Ruth and Milton Kiver had employed Chuhak & Tecson, P.C. for many years for estate planning purposes. C&T prepared for the Kivers at least four trusts intended to benefit the Kivers’ daughters, Maureen Scott and Diane Shah, among others. After Milton’s death, C&T lawyers attended a family meeting during which the attorneys distributed an eighteen-page summary of the Kiver estate plans, identifying each trust’s rights of distribution, powers of appointment, and other significant features. The lawyers, however, did not give the Kivers’ daughters a physical copy of at least one of the four actual trust instruments.
Maureen’s estate sued C&T for, among other things, breach of fiduciary duty arising out of the firm’s estate-planning representation of the Kivers. One of the specific claims was that C&T failed to disclose the existence and terms of certain family trusts to Maureen, to her detriment. Maureen’s estate claimed that these allegations constituted a breach of fiduciary duty, namely malpractice.
An expert witness testified that C&T’s failure to inform Maureen of her rights under the trusts constituted a breach of fiduciary duty. This opinion, however, was contradicted with the admission that, at that family meeting after Milton’s death, C&T informed Maureen of her rights concerning three of the four trusts. The court struck the opinion of the expert with respect to these three trusts. The court did not strike the expert’s opinion regarding the fourth trust, for which C&T failed to give Maureen the trust instrument.
The court determined that C&T did not conceal the terms of three of the four trusts to Maureen because it provided the eighteen-page summary of these trusts.
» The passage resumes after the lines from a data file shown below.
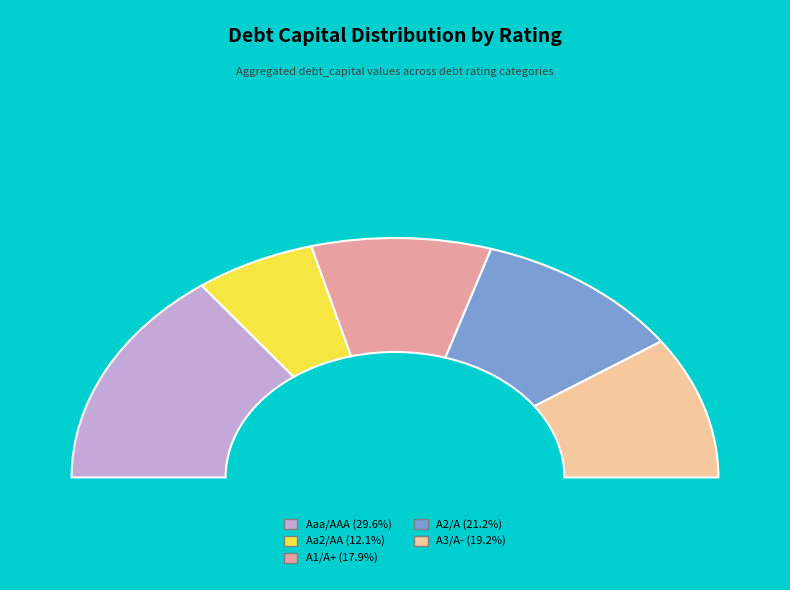

Do Aa2/AA and A3/A- together represent more than half of the pie?

No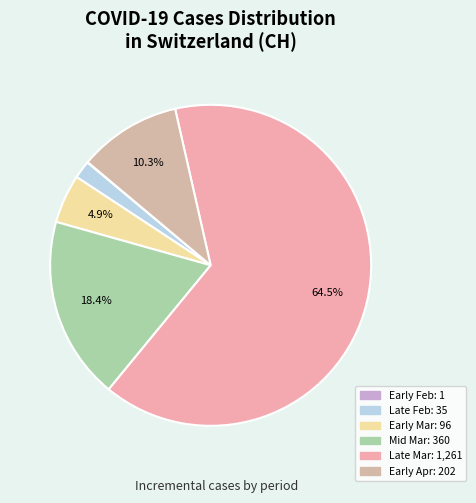

To the nearest percent, what is the difference between the largest and smallest slice percentages?

64%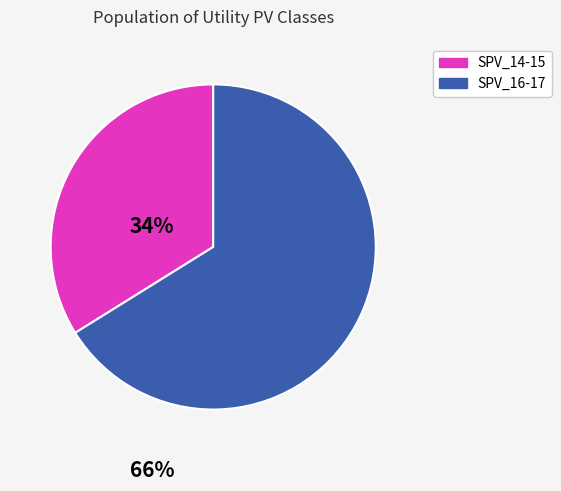

Is there any slice that represents more than half of the pie?

Yes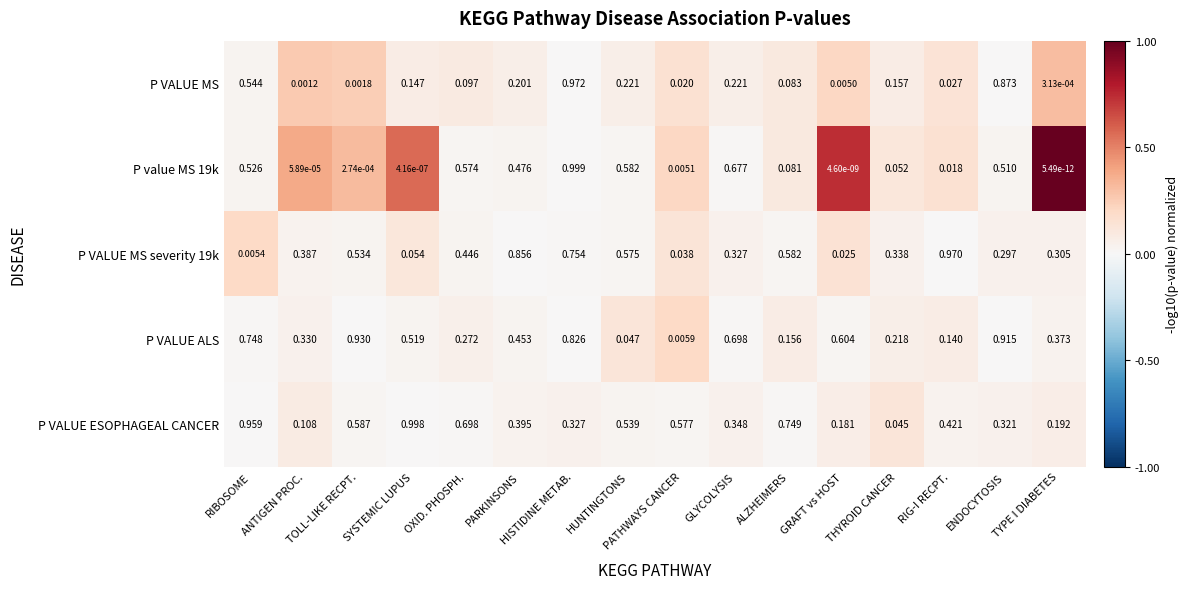

Is the value of P VALUE ALS at HUNTINGTONS greater than the value of P VALUE MS severity 19k at GRAFT vs HOST?

Yes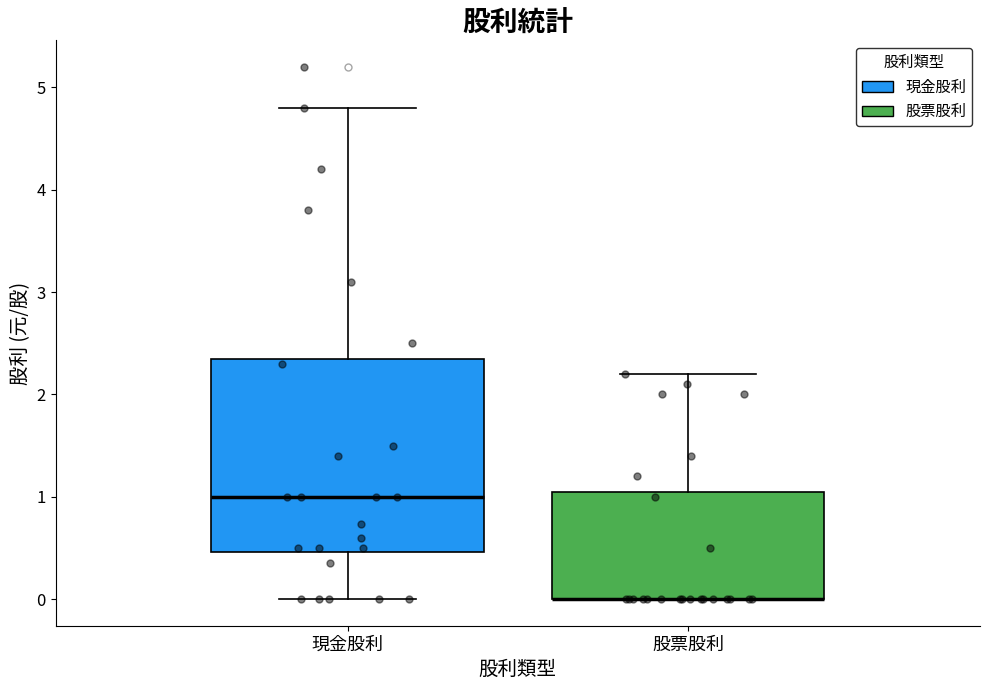

Reading left to right, transcribe this box plot: for each box, give where its median line is, the range the box spans, and where its two whiskers end, as read against the y-axis. The values are not printed on the chart, so give them approximately, as read against the axis.

現金股利: median 1.0, box 0.5 to 2.4, whiskers 0.0 to 4.8
股票股利: median 0.0 (drawn on the box's lower edge), box 0.0 to 1.1, whiskers 0.0 to 2.2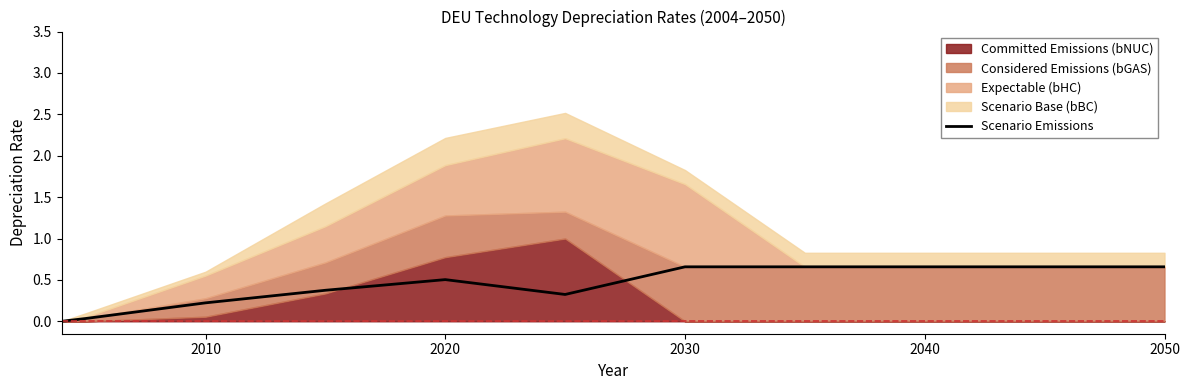

True or false: Scenario Emissions has a value of 0.2 at 2020.

False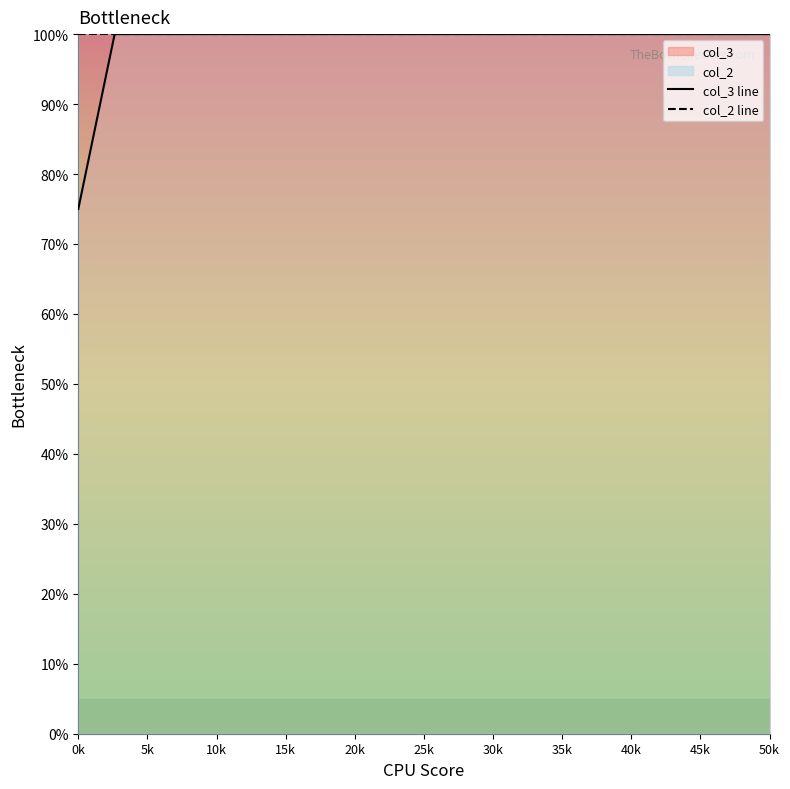

Rank the series by their maximum value, from lowest to highest.

col_3 line, col_2 line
The court found that Maureen’s estate did present evidence sufficient to create a triable issue of fact as to whether C&T breached its duty to Maureen by failing to tell her about the terms of the fourth trust. However, because Maureen died before she would have been entitled to assets of that fourth trust, the court determined that she suffered no damages from C&T’s failure to tell her about the trust.
This case reinforces one lesson but raises some questions. The case encourages estate planners to provide as much information to beneficiaries as is practicable or allowable – especially when it concerns the beneficiaries’ rights in an estate or trust. With respect to those three trusts, the appellate opinion is unclear whether the law firm simply provided the summary of the trusts or whether it also provided the trust instruments. Therefore, it’s unclear whether an estate planner merely needs to provide the governing instruments to a beneficiary or whether the estate planner is required to decipher those instruments for a beneficiary.